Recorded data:
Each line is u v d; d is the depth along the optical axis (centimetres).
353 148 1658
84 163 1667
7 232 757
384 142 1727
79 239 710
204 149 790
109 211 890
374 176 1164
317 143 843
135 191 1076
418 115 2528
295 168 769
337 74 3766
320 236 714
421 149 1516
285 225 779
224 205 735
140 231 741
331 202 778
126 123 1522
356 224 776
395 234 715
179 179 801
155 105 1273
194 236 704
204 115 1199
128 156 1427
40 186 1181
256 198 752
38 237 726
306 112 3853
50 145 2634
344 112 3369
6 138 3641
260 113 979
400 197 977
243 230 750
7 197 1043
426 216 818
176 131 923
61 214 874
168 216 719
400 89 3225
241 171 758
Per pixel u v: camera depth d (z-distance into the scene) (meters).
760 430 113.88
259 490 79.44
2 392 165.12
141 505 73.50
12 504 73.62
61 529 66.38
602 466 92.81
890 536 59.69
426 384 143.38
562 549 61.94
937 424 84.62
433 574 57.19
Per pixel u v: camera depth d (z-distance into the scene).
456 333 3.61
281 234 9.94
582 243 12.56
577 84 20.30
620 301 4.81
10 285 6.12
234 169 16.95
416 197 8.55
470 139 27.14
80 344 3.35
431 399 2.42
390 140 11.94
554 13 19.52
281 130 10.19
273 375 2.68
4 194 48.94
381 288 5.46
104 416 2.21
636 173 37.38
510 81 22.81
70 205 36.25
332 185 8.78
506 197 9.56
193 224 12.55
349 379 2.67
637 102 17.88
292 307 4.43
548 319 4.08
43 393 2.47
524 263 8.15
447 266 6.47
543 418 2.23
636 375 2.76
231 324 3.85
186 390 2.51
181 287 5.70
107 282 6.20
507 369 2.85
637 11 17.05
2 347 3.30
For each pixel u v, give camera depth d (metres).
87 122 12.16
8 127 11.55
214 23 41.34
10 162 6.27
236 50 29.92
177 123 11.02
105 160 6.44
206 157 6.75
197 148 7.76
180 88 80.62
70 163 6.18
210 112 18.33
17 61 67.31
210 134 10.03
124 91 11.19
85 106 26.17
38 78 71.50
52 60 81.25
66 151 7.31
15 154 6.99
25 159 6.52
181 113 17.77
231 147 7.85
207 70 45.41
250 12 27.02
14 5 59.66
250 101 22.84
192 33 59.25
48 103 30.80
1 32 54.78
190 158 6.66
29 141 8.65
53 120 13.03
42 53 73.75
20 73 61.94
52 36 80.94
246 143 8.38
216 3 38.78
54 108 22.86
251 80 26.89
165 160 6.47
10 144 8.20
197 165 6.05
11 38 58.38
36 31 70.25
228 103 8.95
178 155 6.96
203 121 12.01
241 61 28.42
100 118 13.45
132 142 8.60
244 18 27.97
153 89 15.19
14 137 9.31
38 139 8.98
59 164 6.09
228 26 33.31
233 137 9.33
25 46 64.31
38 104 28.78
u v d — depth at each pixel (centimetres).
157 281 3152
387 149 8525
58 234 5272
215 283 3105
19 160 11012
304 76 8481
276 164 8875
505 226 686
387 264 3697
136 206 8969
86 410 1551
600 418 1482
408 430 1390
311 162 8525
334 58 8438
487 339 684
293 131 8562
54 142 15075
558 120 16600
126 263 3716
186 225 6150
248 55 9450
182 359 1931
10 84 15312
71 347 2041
--
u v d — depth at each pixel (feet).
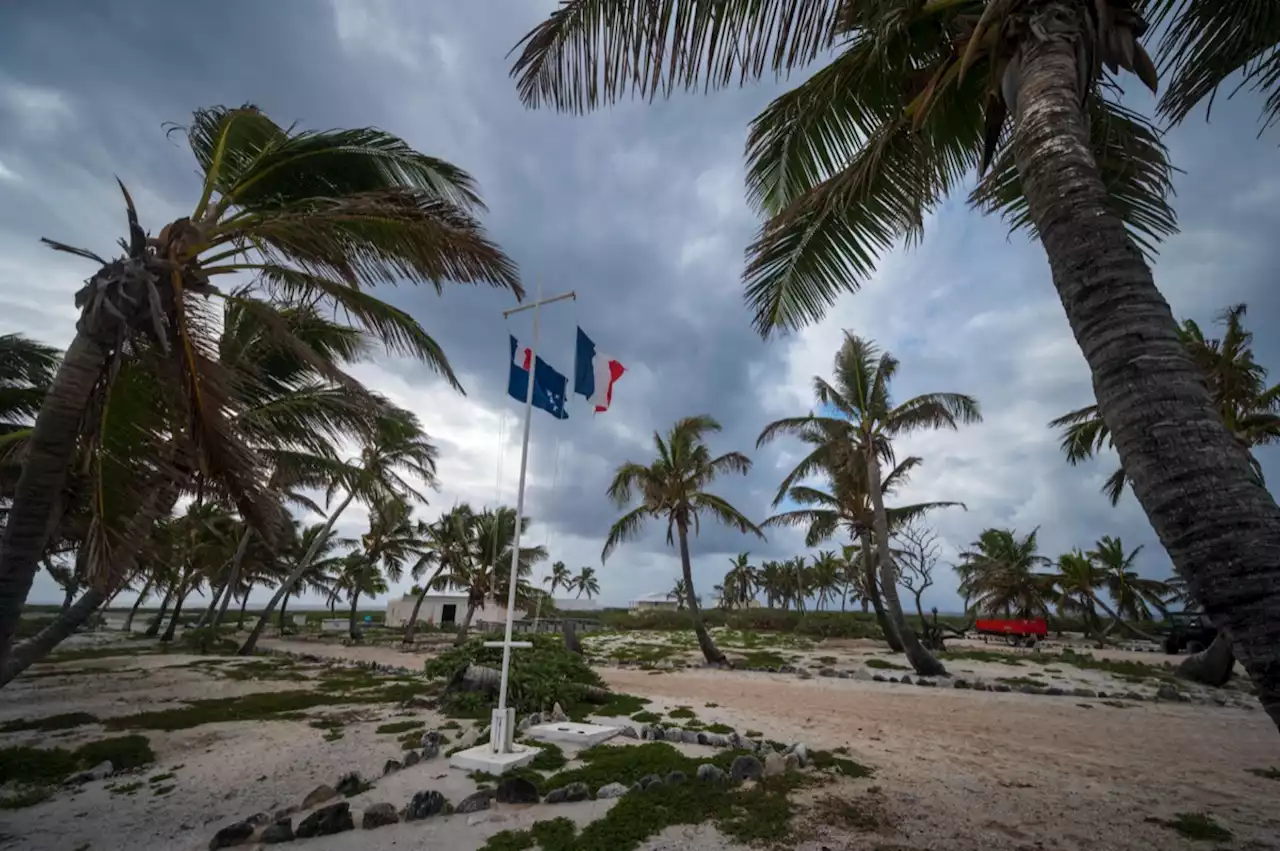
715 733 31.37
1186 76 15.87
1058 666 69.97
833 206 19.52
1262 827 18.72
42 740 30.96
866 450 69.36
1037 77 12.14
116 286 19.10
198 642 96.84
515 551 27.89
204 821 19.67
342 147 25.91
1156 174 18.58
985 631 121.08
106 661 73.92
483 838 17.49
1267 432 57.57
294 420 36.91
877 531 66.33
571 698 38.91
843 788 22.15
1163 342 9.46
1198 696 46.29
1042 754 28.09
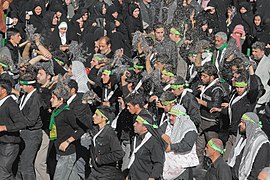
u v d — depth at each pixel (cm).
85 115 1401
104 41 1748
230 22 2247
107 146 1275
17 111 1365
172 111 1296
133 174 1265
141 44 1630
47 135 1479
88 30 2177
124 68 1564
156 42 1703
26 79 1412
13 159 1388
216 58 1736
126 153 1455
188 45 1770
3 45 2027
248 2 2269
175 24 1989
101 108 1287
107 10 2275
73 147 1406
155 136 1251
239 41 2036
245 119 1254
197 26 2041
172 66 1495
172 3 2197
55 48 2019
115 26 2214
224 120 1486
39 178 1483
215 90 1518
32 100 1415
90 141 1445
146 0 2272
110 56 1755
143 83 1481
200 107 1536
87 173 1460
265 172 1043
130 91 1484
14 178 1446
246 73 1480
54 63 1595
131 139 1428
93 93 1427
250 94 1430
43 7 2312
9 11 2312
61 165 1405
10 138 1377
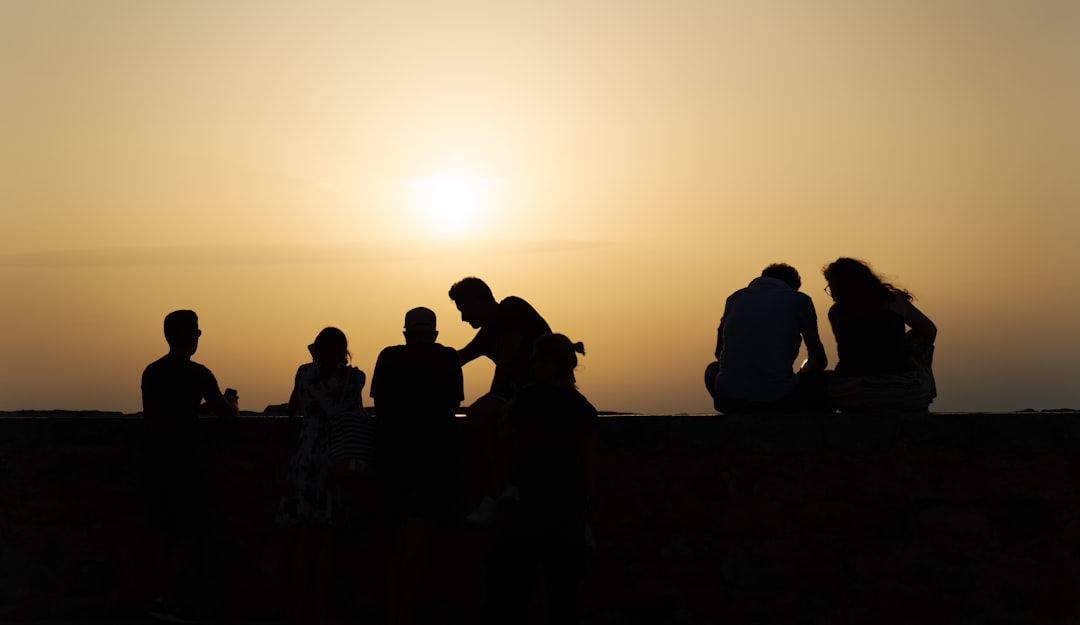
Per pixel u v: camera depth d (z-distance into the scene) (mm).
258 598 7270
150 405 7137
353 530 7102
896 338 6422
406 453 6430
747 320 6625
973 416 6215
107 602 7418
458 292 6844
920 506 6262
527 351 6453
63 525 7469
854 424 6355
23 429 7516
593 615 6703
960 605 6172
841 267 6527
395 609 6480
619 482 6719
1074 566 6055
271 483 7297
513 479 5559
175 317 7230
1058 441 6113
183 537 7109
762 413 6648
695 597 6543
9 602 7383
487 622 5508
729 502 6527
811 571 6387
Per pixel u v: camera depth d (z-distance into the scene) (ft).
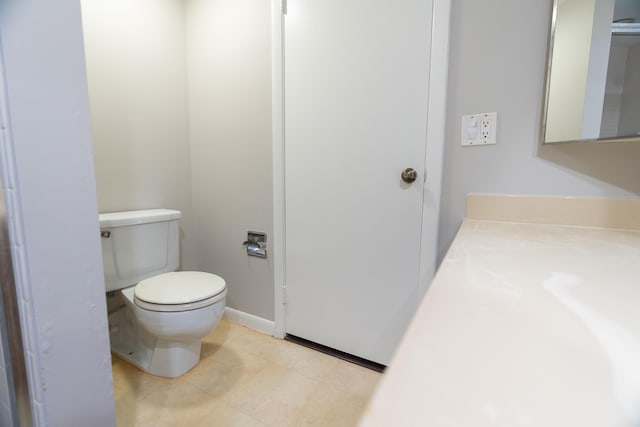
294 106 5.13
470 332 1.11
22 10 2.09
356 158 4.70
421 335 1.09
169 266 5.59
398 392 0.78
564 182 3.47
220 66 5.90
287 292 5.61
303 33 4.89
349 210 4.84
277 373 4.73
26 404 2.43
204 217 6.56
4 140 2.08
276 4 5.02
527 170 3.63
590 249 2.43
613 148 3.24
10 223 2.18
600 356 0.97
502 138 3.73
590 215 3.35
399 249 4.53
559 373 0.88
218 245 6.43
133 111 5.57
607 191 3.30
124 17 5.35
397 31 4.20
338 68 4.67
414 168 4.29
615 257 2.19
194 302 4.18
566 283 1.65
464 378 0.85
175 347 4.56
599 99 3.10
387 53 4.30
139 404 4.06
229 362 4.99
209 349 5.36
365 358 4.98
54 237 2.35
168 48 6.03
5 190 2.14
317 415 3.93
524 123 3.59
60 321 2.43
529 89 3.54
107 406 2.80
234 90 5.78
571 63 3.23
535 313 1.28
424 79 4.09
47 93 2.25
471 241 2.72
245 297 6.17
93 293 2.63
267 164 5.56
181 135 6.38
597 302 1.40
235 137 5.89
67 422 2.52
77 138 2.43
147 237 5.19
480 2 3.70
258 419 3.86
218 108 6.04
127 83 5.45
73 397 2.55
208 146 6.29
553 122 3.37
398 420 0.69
---
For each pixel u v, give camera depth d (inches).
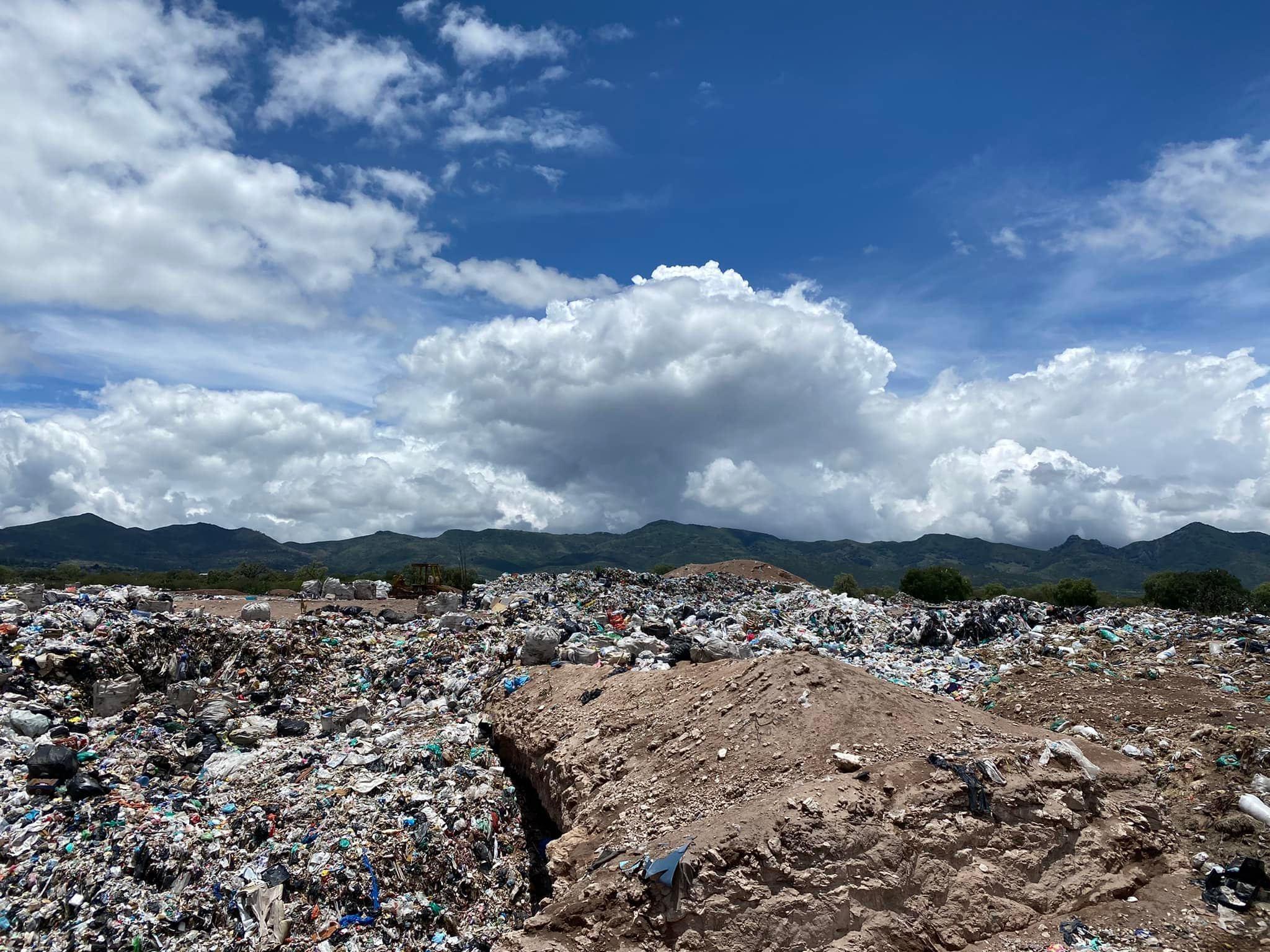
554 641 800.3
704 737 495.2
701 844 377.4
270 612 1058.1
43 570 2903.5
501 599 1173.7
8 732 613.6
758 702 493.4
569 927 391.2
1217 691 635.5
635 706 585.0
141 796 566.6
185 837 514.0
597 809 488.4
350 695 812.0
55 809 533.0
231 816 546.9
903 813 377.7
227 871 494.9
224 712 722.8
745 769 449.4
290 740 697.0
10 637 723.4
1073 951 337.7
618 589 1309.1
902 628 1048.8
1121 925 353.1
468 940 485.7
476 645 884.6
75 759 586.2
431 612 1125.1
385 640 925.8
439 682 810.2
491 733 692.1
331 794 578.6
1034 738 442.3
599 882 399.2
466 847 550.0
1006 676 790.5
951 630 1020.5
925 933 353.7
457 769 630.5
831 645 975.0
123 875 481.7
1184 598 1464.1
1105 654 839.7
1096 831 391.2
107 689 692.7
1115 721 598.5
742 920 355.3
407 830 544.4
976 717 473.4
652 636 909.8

### WHAT TO DO:
With the line that has "637 11 17.05" as the first and the line that has "600 418 1482" as the last, repeat exactly that run of lines above and no more.

### RESPONSE:
637 11 17.05
2 347 3.30
For each pixel u v, give camera depth d (metres).
87 122 12.16
8 127 11.55
214 23 41.34
10 162 6.27
236 50 29.92
177 123 11.02
105 160 6.44
206 157 6.75
197 148 7.76
180 88 80.62
70 163 6.18
210 112 18.33
17 61 67.31
210 134 10.03
124 91 11.19
85 106 26.17
38 78 71.50
52 60 81.25
66 151 7.31
15 154 6.99
25 159 6.52
181 113 17.77
231 147 7.85
207 70 45.41
250 12 27.02
14 5 59.66
250 101 22.84
192 33 59.25
48 103 30.80
1 32 54.78
190 158 6.66
29 141 8.65
53 120 13.03
42 53 73.75
20 73 61.94
52 36 80.94
246 143 8.38
216 3 38.78
54 108 22.86
251 80 26.89
165 160 6.47
10 144 8.20
197 165 6.05
11 38 58.38
36 31 70.25
228 103 8.95
178 155 6.96
203 121 12.01
241 61 28.42
100 118 13.45
132 142 8.60
244 18 27.97
153 89 15.19
14 137 9.31
38 139 8.98
59 164 6.09
228 26 33.31
233 137 9.33
25 46 64.31
38 104 28.78
u v d — depth at each pixel (centimetres).
157 281 3152
387 149 8525
58 234 5272
215 283 3105
19 160 11012
304 76 8481
276 164 8875
505 226 686
387 264 3697
136 206 8969
86 410 1551
600 418 1482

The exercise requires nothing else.